There definitely are some as I have seen them listed in the classifieds in the Algarve Resident - I would find more details had I not had a big clear up of the shelf under the coffee table yesterday! The Resident is available on line, however...

B


----------



## sherry09 (Dec 13, 2009)

notlongnow said:


> There definitely are some as I have seen them listed in the classifieds in the Algarve Resident - I would find more details had I not had a big clear up of the shelf under the coffee table yesterday! The Resident is available on line, however...
> 
> B


thanks for that


----------



## fmarks (Dec 6, 2009)

whats a carboot ? never heard the term before


----------



## silvers (Sep 22, 2008)

Like a yard sale but out of the car trunk.


----------



## fmarks (Dec 6, 2009)

silvers said:


> Like a yard sale but out of the car trunk.
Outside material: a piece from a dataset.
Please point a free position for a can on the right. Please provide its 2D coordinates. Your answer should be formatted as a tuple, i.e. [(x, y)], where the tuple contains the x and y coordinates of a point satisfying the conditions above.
silvers maybe i can get my mother in law in the trunk of the car and have an antique one of a kind sale :clap2::eyebrows:


----------



## silvers (Sep 22, 2008)

Just stick a sign on her saying "fine whine."


----------



## sherry09 (Dec 13, 2009)

fmarks said:


> silvers maybe i can get my mother in law in the trunk of the car and have an antique one of a kind sale :clap2::eyebrows:


tee hee hee


----------



## fmarks (Dec 6, 2009)

sherry09 said:


> tee hee hee


sherry in portugal you probably need a licence to sell anything...i always see police chasing the gypsy ladys at the local flee markets


----------



## sherry09 (Dec 13, 2009)

fmarks said:


> sherry in portugal you probably need a licence to sell anything...i always see police chasing the gypsy ladys at the local flee markets


ah no, carboots are organised markets in a particular place on the same day each week, you have to pay to do one there yourself, usually between 3euro and 10euros. 
there are lots of them here in spain, my favorite one is a large indoor one which is on every sunday in the shopping centre carpark, i'll miss it although i'm looking forward to moving back to the algarve in 5 weeks time 
you should go and look around one, its not all brick a brac, people sell some good stuff too normally
hey let me know if you find one and what you thought of it please
sherry


----------



## silvers (Sep 22, 2008)

Visit São Martinho do Porto


----------



## fmarks (Dec 6, 2009)

sherry! before moving to my present location i lived many years in the cascais/sintra area and never came across that type of event,flea markets yes by the dozen


----------



## sherry09 (Dec 13, 2009)

silvers said:


> Visit São Martinho do Porto


thanks


----------



## John999 (Jul 6, 2009)

Feira da ladra Lisbon
Believe is once a week


----------



## siobhanwf (Mar 20, 2009)

silvers said:


> Just stick a sign on her saying "fine whine."


:clap2::clap2::clap2:


----------



## siobhanwf (Mar 20, 2009)

I have been told that you need a license to hold a car boot sale. However have not been able to confirm the fact


----------



## siobhanwf (Mar 20, 2009)

John999 said:


> Feira da ladra Lisbon
> Believe is once a week



Twice a week Tuesday and Saturday dawn to dusk but normally 6am - 5pm 
Campo de Santa Clara, Alfama 



Watch out the name translates to Thieves Market of the female variety 

FEIRA DA LADRA, Lisbon's Flea Market


----------



## sherry09 (Dec 13, 2009)

John999 said:


> Feira da ladra Lisbon
> Believe is once a week


i'm moving to the portimao area 
i think lisbons quite a drive away but many thanks for that


----------



## sherry09 (Dec 13, 2009)

siobhanwf said:


> Twice a week Tuesday and Saturday dawn to dusk but normally 6am - 5pm
> Campo de Santa Clara, Alfama
> 
> 
> ...


hmm not sure where alfama is but i'll look it up thanks


----------